Monday, August 24, 2015

UNDERMINED AND DEFINED









It's who I am.
What I did.
What I got.
How I deal.
Huh???



I know that I shouldn't be defined by an illness or a circumstance but I'm still struggling with that concept. I am definitely not the same as I was seven years ago.  Pain doesn't turn off and leave you alone at designated times. It's much more devious than that. I was not a stranger to pain but it would only show up once or twice a year if I pulled out my back. After a car accident in 2008 I became intimately involved with my new friend, "PAIN" and it is a relationship that has stayed with me and will probably always stay with me until I leave this earth. 

I struggle with the concept of Fibromyalgia. Sometimes there is nothing more that I'd like to do and put the covers over my head and give in. I'd throw myself the biggest pity party ever seen. Then I come back to my senses and shove it in the background and push past the pain. 

But that usually doesn't end up well either.
But that's another thing that I do.
I push and I pay.
But I hate being fearful of my body and I hate being betrayed by my body.

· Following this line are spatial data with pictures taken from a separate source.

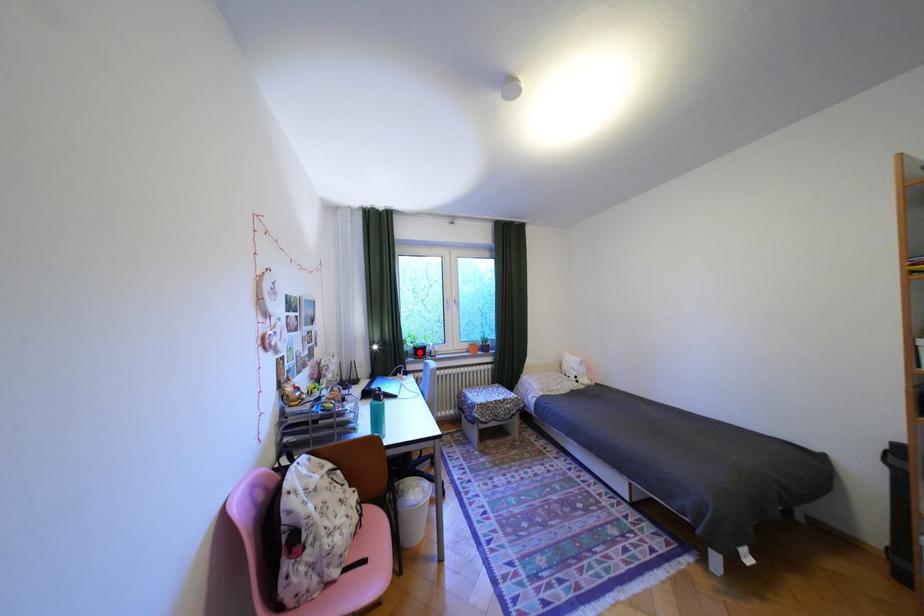
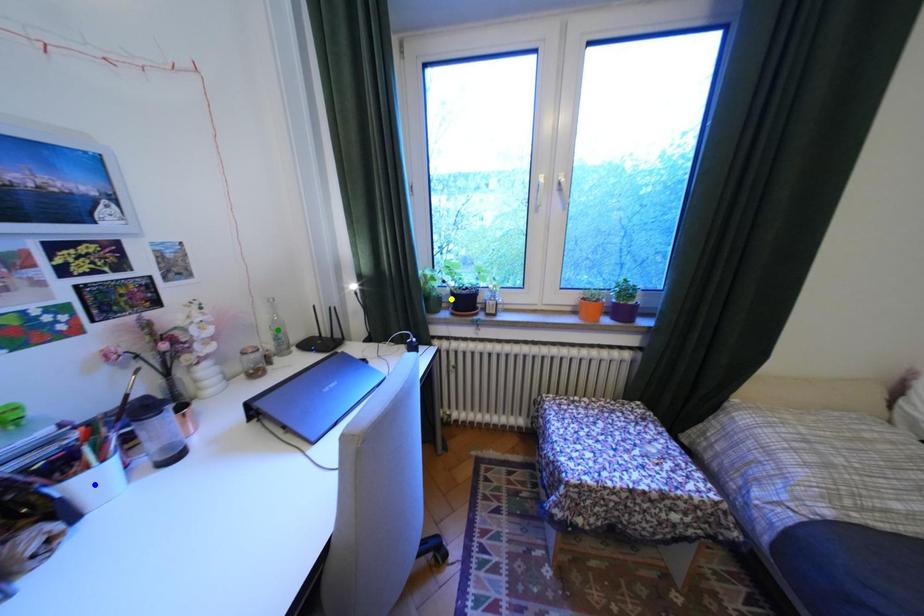
Question: I am providing you with two images of the same scene from different viewpoints. A red point is marked on the first image. You are given multiple points on the second image. In image 2, which mark is for the same physical point as the one in image 1?

Choices:
 (A) yellow point
 (B) green point
 (C) blue point

Answer: (A)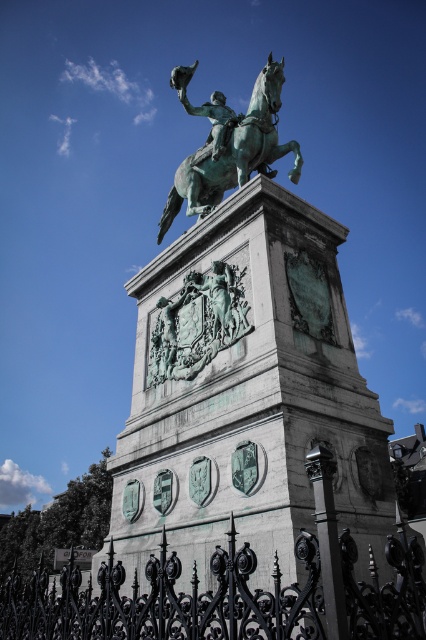
Question: Is green patina statue at center closer to camera compared to green patina bas-relief at center?

Choices:
 (A) no
 (B) yes

Answer: (B)

Question: Among these objects, which one is nearest to the camera?

Choices:
 (A) green patina statue at center
 (B) green patina bas-relief at center
 (C) green patina horse at center

Answer: (A)

Question: Can you confirm if green patina horse at center is smaller than green patina bas-relief at center?

Choices:
 (A) yes
 (B) no

Answer: (B)

Question: Estimate the real-world distances between objects in this image. Which object is farther from the green patina statue at center?

Choices:
 (A) green patina bas-relief at center
 (B) green patina horse at center
 (C) black wrought iron fence at lower center

Answer: (B)

Question: In this image, where is green patina statue at center located relative to black wrought iron fence at lower center?

Choices:
 (A) above
 (B) below

Answer: (A)

Question: Which object is positioned farthest from the green patina bas-relief at center?

Choices:
 (A) green patina statue at center
 (B) green patina horse at center
 (C) black wrought iron fence at lower center

Answer: (C)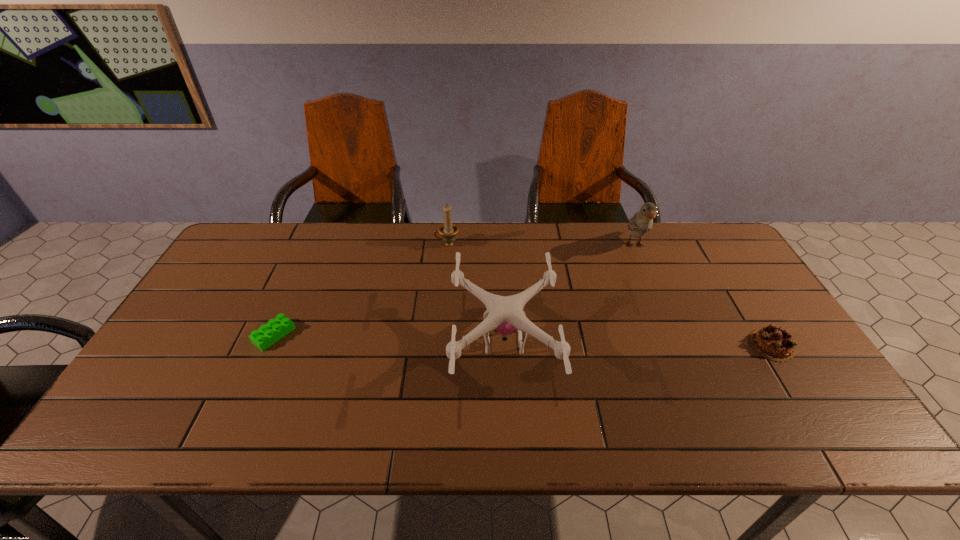
You are a GUI agent. You are given a task and a screenshot of the screen. Output one action in this format:
    pyautogui.click(x=<x>, y=<y>)
    Task: Click on the object that is at the right edge
    
    Given the screenshot: What is the action you would take?
    pyautogui.click(x=773, y=343)

The width and height of the screenshot is (960, 540). I want to click on vacant space at the far edge of the desktop, so click(x=587, y=246).

The height and width of the screenshot is (540, 960). I want to click on vacant space at the near edge of the desktop, so click(x=634, y=415).

What are the coordinates of `vacant space at the left edge of the desktop` in the screenshot? It's located at (260, 279).

Find the location of a particular element. free space at the right edge of the desktop is located at coordinates (789, 377).

The width and height of the screenshot is (960, 540). I want to click on vacant region at the far right corner of the desktop, so click(687, 259).

The width and height of the screenshot is (960, 540). I want to click on vacant space in between the drone and the fourth object from left to right, so click(x=569, y=294).

Identify the location of vacant area that lies between the drone and the shortest object. (389, 339).

Identify the location of empty location between the drone and the second object from right to left. (569, 294).

You are a GUI agent. You are given a task and a screenshot of the screen. Output one action in this format:
    pyautogui.click(x=<x>, y=<y>)
    Task: Click on the unoccupied position between the drone and the leftmost object
    
    Given the screenshot: What is the action you would take?
    pyautogui.click(x=389, y=339)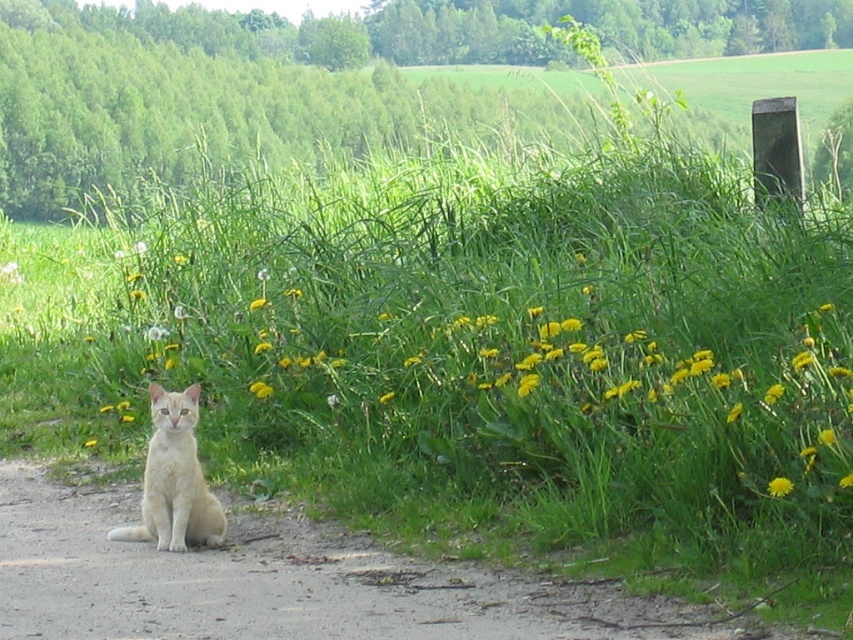
Based on the photo, between brown dirt track at lower left and light beige fur cat at lower left, which one has more height?

light beige fur cat at lower left

Is point (289, 611) behind point (167, 484)?

No, (289, 611) is in front of (167, 484).

Between point (146, 636) and point (194, 401), which one is positioned behind?

The point (194, 401) is behind.

This screenshot has width=853, height=640. I want to click on brown dirt track at lower left, so click(274, 582).

Does yellow matte flower at lower right have a lesser width compared to yellow matte flower at center?

Yes, yellow matte flower at lower right is thinner than yellow matte flower at center.

Can you confirm if yellow matte flower at lower right is positioned above yellow matte flower at center?

Actually, yellow matte flower at lower right is below yellow matte flower at center.

Identify the location of yellow matte flower at lower right. The height and width of the screenshot is (640, 853). (779, 486).

Does light beige fur cat at lower left have a smaller size compared to yellow matte flower at lower right?

No, light beige fur cat at lower left is not smaller than yellow matte flower at lower right.

In the scene shown: Is light beige fur cat at lower left shorter than yellow matte flower at lower right?

In fact, light beige fur cat at lower left may be taller than yellow matte flower at lower right.

Who is more forward, (141, 529) or (770, 484)?

Point (770, 484) is more forward.

At what (x,y) coordinates should I click in order to perform the action: click on light beige fur cat at lower left. Please return your answer as a coordinate pair (x, y). Looking at the image, I should click on (173, 480).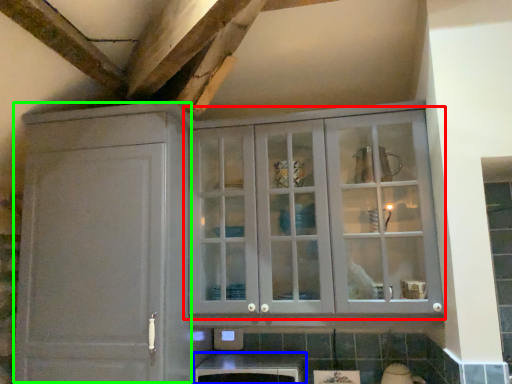
Question: Which object is the closest to the cupboard (highlighted by a red box)? Choose among these: cabinetry (highlighted by a blue box) or cabinetry (highlighted by a green box).

Choices:
 (A) cabinetry
 (B) cabinetry

Answer: (B)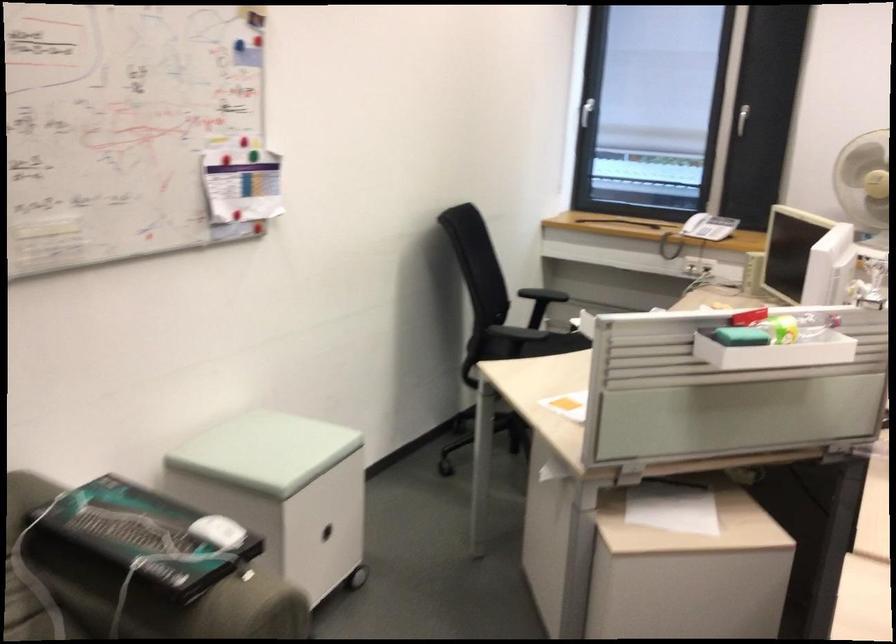
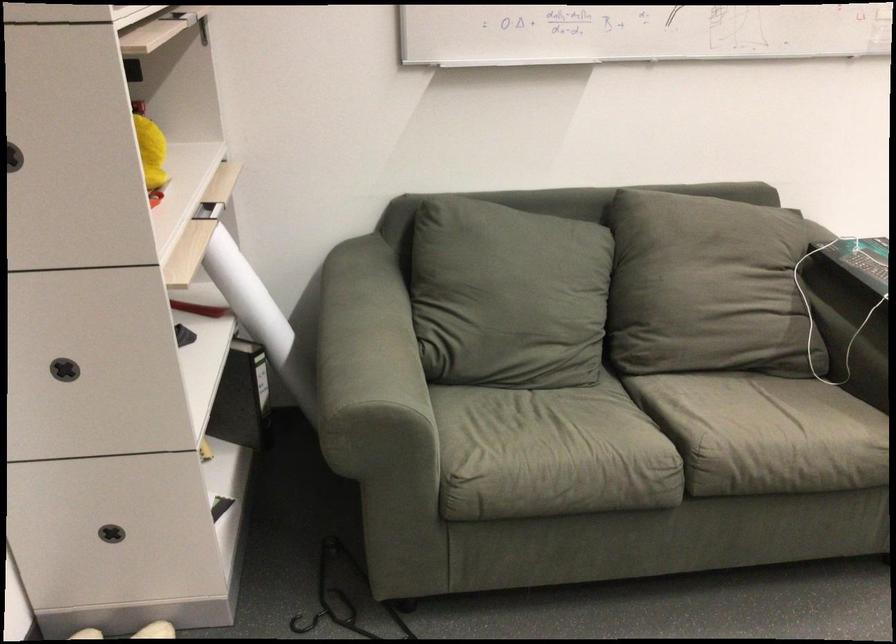
Find the pixel in the second image that matches (88,506) in the first image.

(860, 259)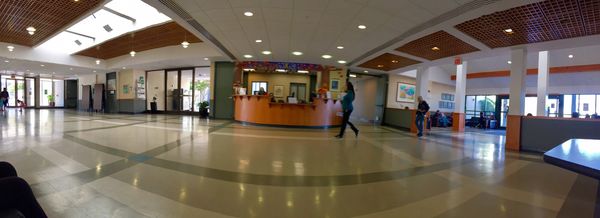
Locate an element on the screen. The image size is (600, 218). doorway is located at coordinates (9, 95), (172, 95), (505, 107), (553, 110).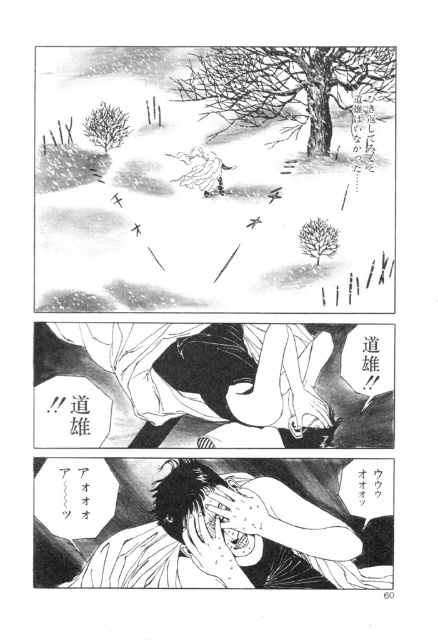
In the top panel of the manga scene, there is a figure with smooth black hair at center and a white paper at lower center. How far apart are these two elements?

The smooth black hair at center is 5.74 inches from the white paper at lower center.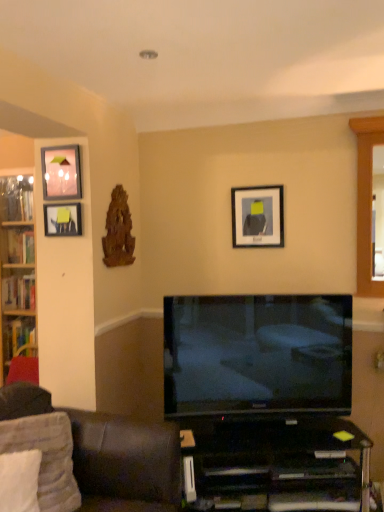
Question: From the image's perspective, is white fabric pillow at lower left, positioned as the 2th pillow in front-to-back order, below wooden bookshelf at left?

Choices:
 (A) no
 (B) yes

Answer: (B)

Question: Is wooden bookshelf at left inside white fabric pillow at lower left, positioned as the 2th pillow in front-to-back order?

Choices:
 (A) no
 (B) yes

Answer: (A)

Question: Can we say white fabric pillow at lower left, placed as the 1th pillow when sorted from back to front, lies outside wooden bookshelf at left?

Choices:
 (A) no
 (B) yes

Answer: (B)

Question: Is white fabric pillow at lower left, positioned as the 2th pillow in front-to-back order, facing towards wooden bookshelf at left?

Choices:
 (A) yes
 (B) no

Answer: (B)

Question: Is white fabric pillow at lower left, positioned as the 2th pillow in front-to-back order, further to the viewer compared to wooden bookshelf at left?

Choices:
 (A) no
 (B) yes

Answer: (A)

Question: From the image's perspective, is white soft pillow at lower left, placed as the 1th pillow when sorted from front to back, above or below matte black picture frame at left, which is counted as the 2th picture frame, starting from the front?

Choices:
 (A) above
 (B) below

Answer: (B)

Question: In terms of size, does white soft pillow at lower left, which ranks as the 2th pillow in back-to-front order, appear bigger or smaller than matte black picture frame at left, the third picture frame when ordered from right to left?

Choices:
 (A) small
 (B) big

Answer: (B)

Question: Considering the positions of white soft pillow at lower left, placed as the 1th pillow when sorted from front to back, and matte black picture frame at left, which is counted as the 2th picture frame, starting from the front, in the image, is white soft pillow at lower left, placed as the 1th pillow when sorted from front to back, taller or shorter than matte black picture frame at left, which is counted as the 2th picture frame, starting from the front,?

Choices:
 (A) tall
 (B) short

Answer: (A)

Question: Which is correct: white soft pillow at lower left, placed as the 1th pillow when sorted from front to back, is inside matte black picture frame at left, which is the 1th picture frame in left-to-right order, or outside of it?

Choices:
 (A) inside
 (B) outside

Answer: (B)

Question: Relative to flat screen tv at center, is matte black picture frame at upper center, arranged as the 1th picture frame when viewed from the right, in front or behind?

Choices:
 (A) behind
 (B) front

Answer: (A)

Question: Considering the positions of point (274, 217) and point (349, 402), is point (274, 217) closer or farther from the camera than point (349, 402)?

Choices:
 (A) closer
 (B) farther

Answer: (B)

Question: From the image's perspective, is matte black picture frame at upper center, which appears as the third picture frame when viewed from the front, above or below flat screen tv at center?

Choices:
 (A) above
 (B) below

Answer: (A)

Question: In terms of size, does matte black picture frame at upper center, the 3th picture frame in the left-to-right sequence, appear bigger or smaller than flat screen tv at center?

Choices:
 (A) big
 (B) small

Answer: (B)

Question: Is matte black picture frame at upper center, the 3th picture frame in the left-to-right sequence, inside the boundaries of dark brown leather couch at lower left, or outside?

Choices:
 (A) outside
 (B) inside

Answer: (A)

Question: Based on their positions, is matte black picture frame at upper center, the 3th picture frame in the left-to-right sequence, located to the left or right of dark brown leather couch at lower left?

Choices:
 (A) right
 (B) left

Answer: (A)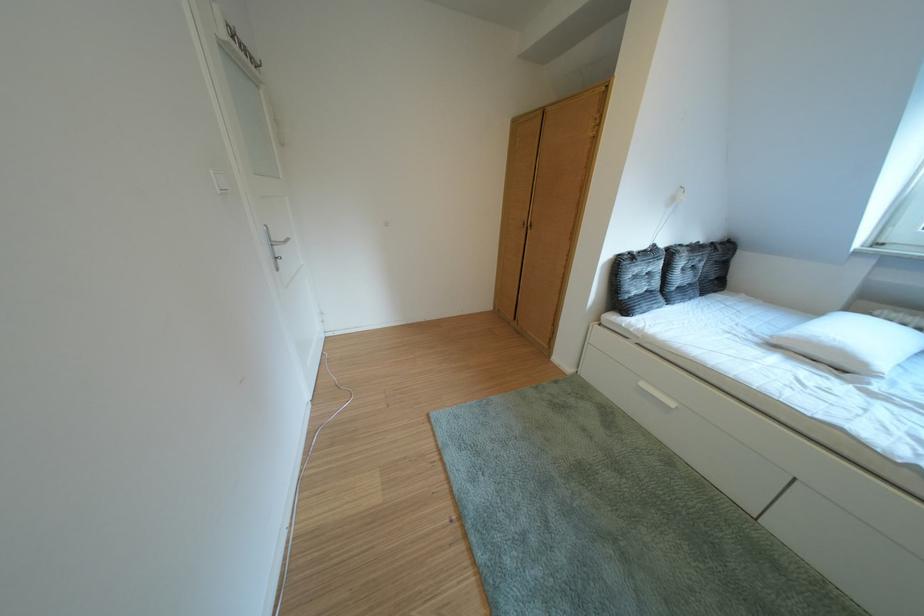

Well, lets get back to pain. Pain is truly a four letter word and I don't mean that in just the literal sense (although it's that too). It permeates your being and consumes your daily life. Just when you think you've gotten used to one level it spikes and hits you with something else or it will just jab you so you know that it will not go away gracefully. Pain sucks. I don't care whether it's physical, emotional or spiritual pain. Pain of any kind robs you of your life. It robs you of true joy. It's a nasty little reminder that your happiness can be taken away in one fell swoop. You have a good day and start to relax?? 

Wrong.


I struggle with the loss of brain cells and I struggle when I read the back of a cereal box and find that challenges my intellect. I used to pride myself on my memory.....not anymore.

I struggle with the fact that I won't be selling new homes again. I loved selling new homes. There was nothing quite like being, what I called, the mayor of my own little city. I've lost the ability to function in the workplace. The medications are a liability as well. I know I say I want my life back all the time because I'm struggling with it. I do want my life back and it's not something that can happen just because I wish it. I still haven't fully accepted what I am after this car accident. The pain, the Fibromyalgia; you spend your days feeling like you got hit with a baseball bat and see how perky you are. 

I'm not dealing with this well, am I? 
It's the notion that life isn't always fair. 
I've always hated injustice and applying it to myself isn't easy. 

So, how do you deal with an invisible disease that wants to rob you of your life? 
You take one day at a time.

I try to remember that it could always be worse. I'm not saying that's an easy thing to do when pain has wrapped itself around you and refuses to respond to any medication or modification. At the worst times I have to concentrate on something better because it has the power to feel endless. I find that blogging has saved me. Writing down my feelings about this wretched thing called Fibromyalgia helps me get rid of the negative feelings. I've also learned that isolation is probably the worst thing we can do to ourselves. 

I know that we have to become more tolerant.

Of our bodies and ourselves.

I know we don't like it but we must admit our weakness.

Only then can we begin to become strong.